» **PROBLEM**
From the post on breakthrough results below, output the passage between "The other night" and "clarity and confidence.", inclusive, copied word for word.

--- PAGE TEXT ---

The #1 Thing You Need to Create Breakthrough Results

The #1 Thing You Need to Create Breakthrough Results
This post was published on the now-closed HuffPost Contributor platform. Contributors control their own work and posted freely to our site. If you need to flag this entry as abusive, send us an email.

2015-07-24-1437721230-7611169-shutterstock_114808651.jpg

Getting "clear" on what is the single most important thing that you need to accomplish in the next three years to create breakthrough success is the single most important thing! If you're like the rest of us, short of clear, this post is for you.

The other night I was speaking to a group of talented entrepreneurs in San Francisco on Essentialism, and specifically how to design a life around a few great things rather than falling into the trap of doing a bunch of good things. Afterwards, I was approached by a handful of people who all had the same question: "How do I figure out what is the most important thing for me to accomplish over the next three years? I have no idea where to start." A wicked hard question to answer: I hear it more than any other question, even from the most accomplished individuals. If you can relate, don't feel bad, few people are armed and ready to answer this question with both clarity and confidence.

Here's the rub: If you aren't clear on what's the most important thing for you to accomplish in the next three years, both professionally and personally, then it's nearly impossible to answer the question "what's the most important thing to do right now"? Discerning the right answer to that question is the most important work of your life! Jim Rohn said, "If you don't design your own life plan, chances are you'll fall into someone else's plan. And guess what they have planned for you? Not much."

--- RAW DATA ---

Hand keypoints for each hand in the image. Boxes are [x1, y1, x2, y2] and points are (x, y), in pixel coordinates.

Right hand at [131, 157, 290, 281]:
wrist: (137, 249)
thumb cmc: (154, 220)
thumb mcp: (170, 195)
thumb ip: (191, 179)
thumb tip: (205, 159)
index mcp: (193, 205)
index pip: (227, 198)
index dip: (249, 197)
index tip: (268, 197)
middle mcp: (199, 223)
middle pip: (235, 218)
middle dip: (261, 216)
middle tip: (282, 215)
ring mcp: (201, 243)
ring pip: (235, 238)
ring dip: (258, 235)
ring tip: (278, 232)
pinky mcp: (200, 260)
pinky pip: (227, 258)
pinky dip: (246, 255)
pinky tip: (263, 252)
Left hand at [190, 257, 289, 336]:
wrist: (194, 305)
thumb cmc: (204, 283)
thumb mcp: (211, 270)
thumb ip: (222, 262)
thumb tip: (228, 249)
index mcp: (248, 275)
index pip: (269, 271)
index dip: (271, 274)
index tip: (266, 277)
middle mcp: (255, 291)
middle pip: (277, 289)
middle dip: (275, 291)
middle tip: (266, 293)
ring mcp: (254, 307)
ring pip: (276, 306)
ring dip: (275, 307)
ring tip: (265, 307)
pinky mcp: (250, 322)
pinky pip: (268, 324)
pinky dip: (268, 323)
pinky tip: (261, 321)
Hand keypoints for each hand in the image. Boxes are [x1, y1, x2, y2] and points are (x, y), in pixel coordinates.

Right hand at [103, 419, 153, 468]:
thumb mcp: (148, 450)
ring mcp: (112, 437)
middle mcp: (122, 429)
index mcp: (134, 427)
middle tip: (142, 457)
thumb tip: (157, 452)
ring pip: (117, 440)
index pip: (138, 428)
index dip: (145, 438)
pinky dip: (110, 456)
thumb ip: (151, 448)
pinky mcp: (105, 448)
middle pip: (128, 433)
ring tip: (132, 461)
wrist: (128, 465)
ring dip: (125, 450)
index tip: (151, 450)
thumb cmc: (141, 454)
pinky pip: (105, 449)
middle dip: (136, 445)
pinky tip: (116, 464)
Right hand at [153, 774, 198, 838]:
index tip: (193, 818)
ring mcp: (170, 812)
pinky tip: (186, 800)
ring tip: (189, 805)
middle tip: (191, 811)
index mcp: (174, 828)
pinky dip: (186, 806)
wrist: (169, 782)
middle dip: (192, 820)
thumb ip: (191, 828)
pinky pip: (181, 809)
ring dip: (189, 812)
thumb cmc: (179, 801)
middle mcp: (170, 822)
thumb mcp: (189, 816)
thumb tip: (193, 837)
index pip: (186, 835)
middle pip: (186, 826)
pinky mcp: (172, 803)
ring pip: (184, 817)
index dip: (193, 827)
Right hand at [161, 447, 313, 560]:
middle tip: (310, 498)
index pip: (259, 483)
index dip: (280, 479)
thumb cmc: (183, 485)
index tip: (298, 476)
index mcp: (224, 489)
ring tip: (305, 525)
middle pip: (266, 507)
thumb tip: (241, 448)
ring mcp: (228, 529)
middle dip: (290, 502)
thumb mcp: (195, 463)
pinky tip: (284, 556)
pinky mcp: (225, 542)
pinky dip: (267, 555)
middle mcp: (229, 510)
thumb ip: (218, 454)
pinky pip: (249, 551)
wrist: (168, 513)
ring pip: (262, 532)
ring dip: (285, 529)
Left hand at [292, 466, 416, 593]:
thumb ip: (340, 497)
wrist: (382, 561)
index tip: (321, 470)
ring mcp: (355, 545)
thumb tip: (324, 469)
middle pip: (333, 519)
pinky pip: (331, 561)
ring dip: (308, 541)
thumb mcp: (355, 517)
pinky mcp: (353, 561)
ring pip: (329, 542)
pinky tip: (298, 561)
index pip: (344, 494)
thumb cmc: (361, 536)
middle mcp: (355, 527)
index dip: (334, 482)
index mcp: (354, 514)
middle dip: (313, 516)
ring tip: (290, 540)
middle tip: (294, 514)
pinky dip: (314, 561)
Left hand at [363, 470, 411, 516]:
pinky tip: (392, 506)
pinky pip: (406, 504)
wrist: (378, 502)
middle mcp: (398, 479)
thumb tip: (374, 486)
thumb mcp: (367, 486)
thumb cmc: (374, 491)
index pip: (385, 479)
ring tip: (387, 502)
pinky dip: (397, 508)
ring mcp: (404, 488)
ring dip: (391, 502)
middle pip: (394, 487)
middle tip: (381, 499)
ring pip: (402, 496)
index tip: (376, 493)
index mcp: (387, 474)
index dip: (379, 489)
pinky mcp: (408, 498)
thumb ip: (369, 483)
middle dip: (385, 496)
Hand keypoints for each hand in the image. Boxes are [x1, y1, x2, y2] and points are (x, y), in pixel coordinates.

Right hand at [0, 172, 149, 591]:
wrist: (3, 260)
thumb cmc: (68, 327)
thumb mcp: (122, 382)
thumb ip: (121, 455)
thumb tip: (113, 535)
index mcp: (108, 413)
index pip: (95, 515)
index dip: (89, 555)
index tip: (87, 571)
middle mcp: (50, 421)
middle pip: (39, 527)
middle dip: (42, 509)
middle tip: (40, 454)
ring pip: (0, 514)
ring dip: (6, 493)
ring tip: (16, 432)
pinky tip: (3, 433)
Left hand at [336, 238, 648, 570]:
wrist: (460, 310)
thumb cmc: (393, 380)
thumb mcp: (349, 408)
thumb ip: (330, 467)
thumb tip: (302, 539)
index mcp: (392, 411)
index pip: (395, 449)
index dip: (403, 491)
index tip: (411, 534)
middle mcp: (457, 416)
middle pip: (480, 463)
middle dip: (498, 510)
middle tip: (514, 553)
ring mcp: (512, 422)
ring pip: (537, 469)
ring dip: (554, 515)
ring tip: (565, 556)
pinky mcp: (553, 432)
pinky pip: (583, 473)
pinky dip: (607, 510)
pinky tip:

---

» **YOUR RESPONSE**
The other night I was speaking to a group of talented entrepreneurs in San Francisco on Essentialism, and specifically how to design a life around a few great things rather than falling into the trap of doing a bunch of good things. Afterwards, I was approached by a handful of people who all had the same question: "How do I figure out what is the most important thing for me to accomplish over the next three years? I have no idea where to start." A wicked hard question to answer: I hear it more than any other question, even from the most accomplished individuals. If you can relate, don't feel bad, few people are armed and ready to answer this question with both clarity and confidence.